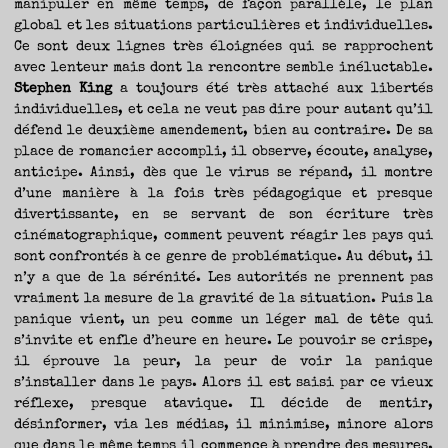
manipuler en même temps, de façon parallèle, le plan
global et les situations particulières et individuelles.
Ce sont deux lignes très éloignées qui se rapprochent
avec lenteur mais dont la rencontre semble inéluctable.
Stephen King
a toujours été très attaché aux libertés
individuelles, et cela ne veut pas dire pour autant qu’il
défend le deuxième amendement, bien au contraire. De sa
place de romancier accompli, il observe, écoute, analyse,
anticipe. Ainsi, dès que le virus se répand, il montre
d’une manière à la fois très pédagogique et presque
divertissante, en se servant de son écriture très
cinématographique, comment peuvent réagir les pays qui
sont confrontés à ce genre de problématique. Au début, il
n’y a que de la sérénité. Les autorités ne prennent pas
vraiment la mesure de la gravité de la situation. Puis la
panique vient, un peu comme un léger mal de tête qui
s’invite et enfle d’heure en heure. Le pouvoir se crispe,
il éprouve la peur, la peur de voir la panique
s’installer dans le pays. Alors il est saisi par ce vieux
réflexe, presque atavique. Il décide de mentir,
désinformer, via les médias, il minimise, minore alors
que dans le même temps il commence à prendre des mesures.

※

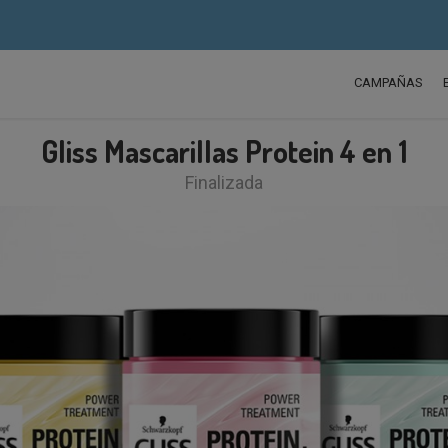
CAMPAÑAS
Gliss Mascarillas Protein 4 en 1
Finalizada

※

> _Problem requirements_
Copy the records above exactly, beginning at the line that contains "panique vient, un" and stopping after the line that contains "réflexe, presque atavique.".

> _Response box_
panique vient, un peu comme un léger mal de tête qui
s’invite et enfle d’heure en heure. Le pouvoir se crispe,
il éprouve la peur, la peur de voir la panique
s’installer dans le pays. Alors il est saisi par ce vieux
réflexe, presque atavique. Il décide de mentir,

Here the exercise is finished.